HTTP api now live, and new, shorter host names

The first public version of the HTTP API is now live, allowing you to submit render request from within your own applications.

Also new, shorter, host names now exist to access the service, instead of https://maposmatic.osm-baustelle.de/ you can now also use https://print.get-map.org/ and https://api.get-map.org/ , all of these being aliases for the same MapOSMatic instance.

There’s also API documentation, including a few simple PHP example programs, available as HTML and PDF

Upgrade mishaps

Last weekends Ubuntu upgrade to 18.04 LTS went mostly well, the Mapnik Python Binding problem from 17.10 has been fully fixed etc.

What didn’t go so well though was the database upgrade from PostgreSQL 9.6 / PostGIS 2.3 to 10 / 2.4.

irst of First of all the process for upgrading PostgreSQL and PostGIS to a new version at the same time is not as trivial as it could be, and requires some file name faking hacks before running the actual pg_upgrade:

http://www.bostongis.com/blog/index.php?/archives/268-Using-pg_upgrade-to-upgrade-PostGIS-without-installing-an-older-version-of-PostGIS.html

Once I found that information the actual pg_upgrade ran fine, and so did the extension upgrade for PostGIS, too.

Map rendering also looked fine, but then when I tried to reactivate import of minutely diff jobs that should only take secondes, or minutes at best, just stalled, and eventually made one postgresql process run out of memory after allocating over 60GB of RAM over some 20 minutes.

https://github.com/openstreetmap/osm2pgsql/issues/846

In the end we came to the conclusion that something must already have gone wrong on the previous full planet import, somehow not causing problems on the older versions but triggering somethng strange on the more recent ones.

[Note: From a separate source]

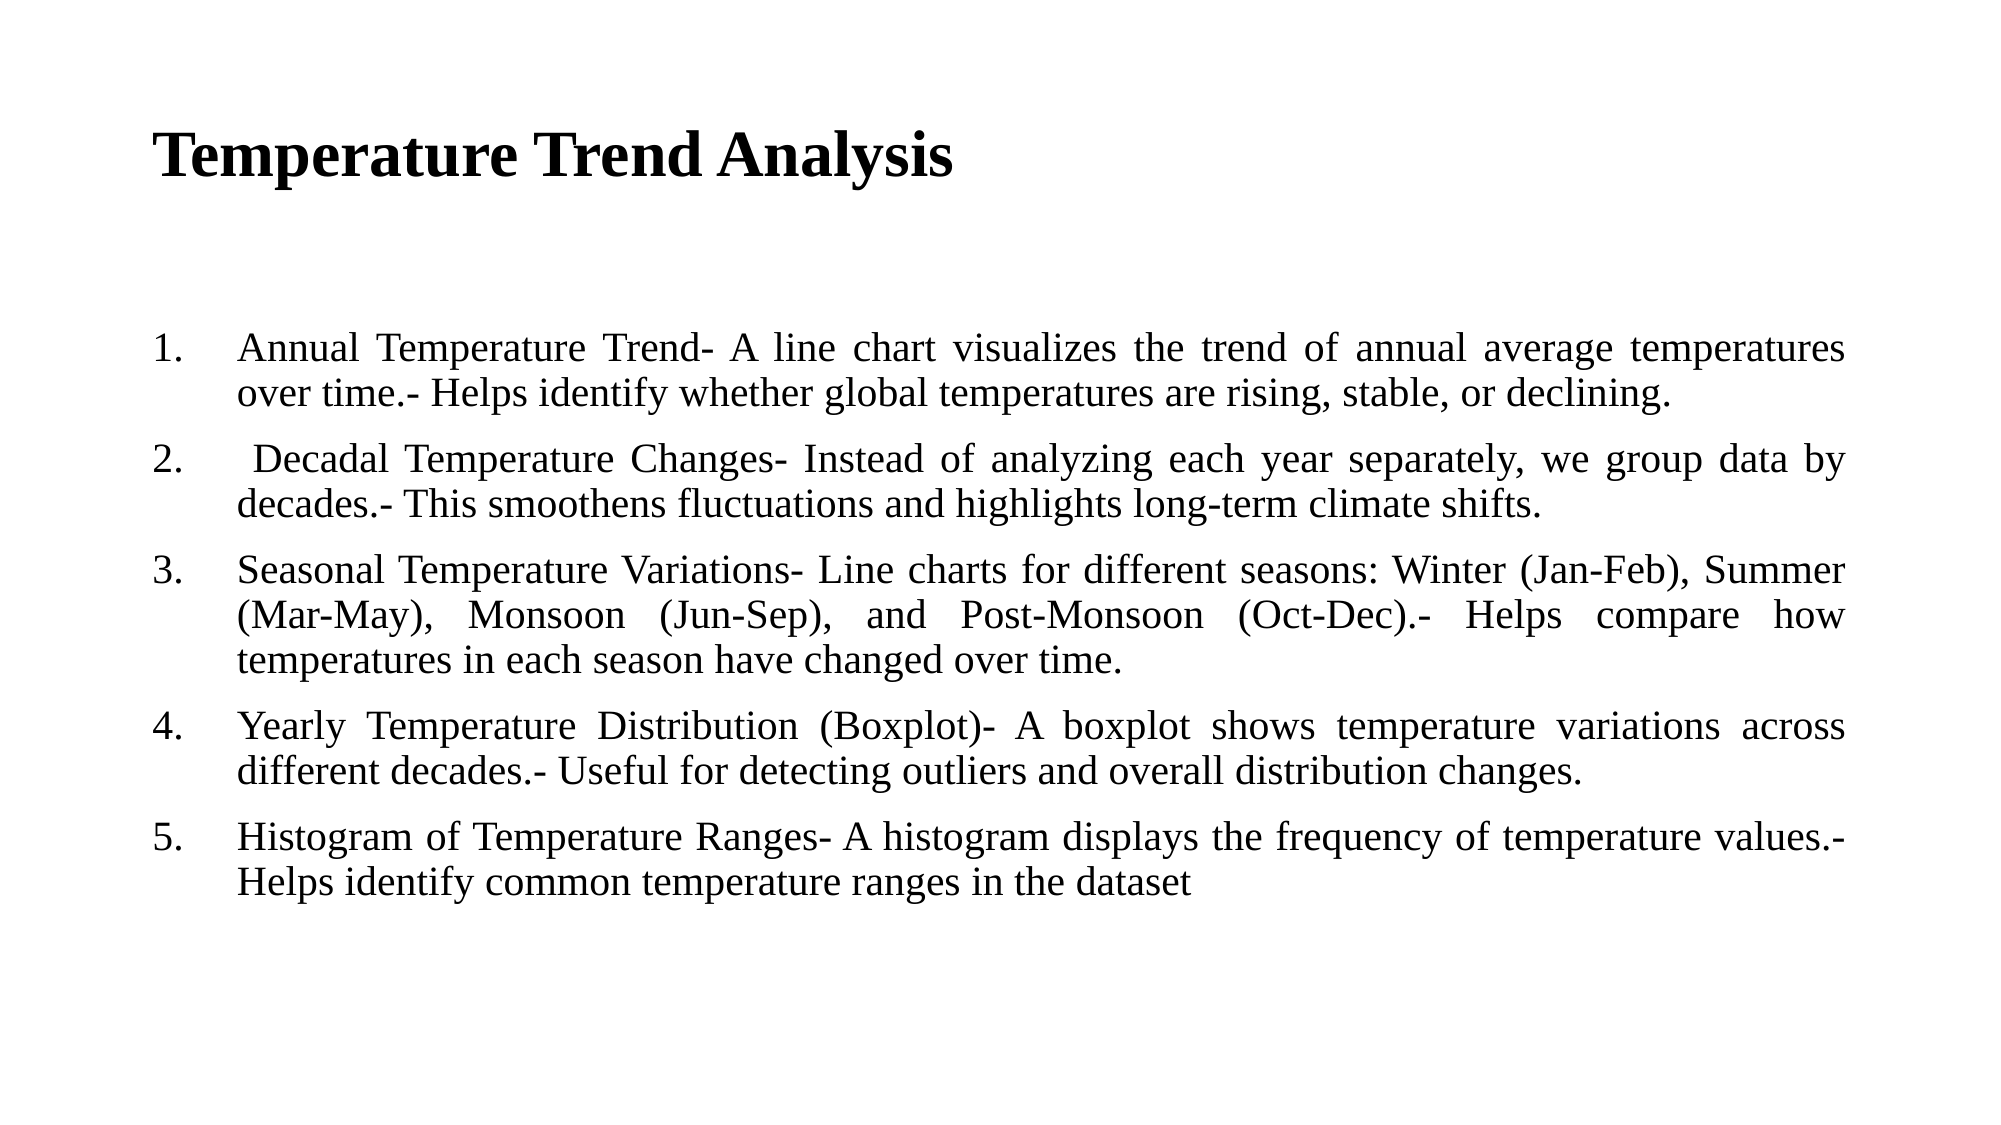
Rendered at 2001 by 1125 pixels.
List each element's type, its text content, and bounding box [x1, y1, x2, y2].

title Temperature Trend Analysis [137, 111, 1863, 278]
list Annual Temperature Trend- A line chart visualizes the trend of annual average temperatures over time.- Helps identify whether global temperatures are rising, stable, or declining. Decadal Temperature Changes- Instead of analyzing each year separately, we group data by decades.- This smoothens fluctuations and highlights long-term climate shifts. Seasonal Temperature Variations- Line charts for different seasons: Winter (Jan-Feb), Summer (Mar-May), Monsoon (Jun-Sep), and Post-Monsoon (Oct-Dec).- Helps compare how temperatures in each season have changed over time. Yearly Temperature Distribution (Boxplot)- A boxplot shows temperature variations across different decades.- Useful for detecting outliers and overall distribution changes. Histogram of Temperature Ranges- A histogram displays the frequency of temperature values.- Helps identify common temperature ranges in the dataset [137, 317, 1863, 1014]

I dind not put much more effort into debugging this at that point, and to prevent possible spread of bad data decided to cut my losses and start a new full import right away without pre-announcing a downtime notice a week ahead of time.

Fortunately that import went well, and so does import of minutely diffs now. The system has since caught up and is less than 15 minutes behind on averaege.

I also have a gut feeling that rendering jobs are processed a little faster now, but unfortunately didn’t properly preserve timing results from test runs yet.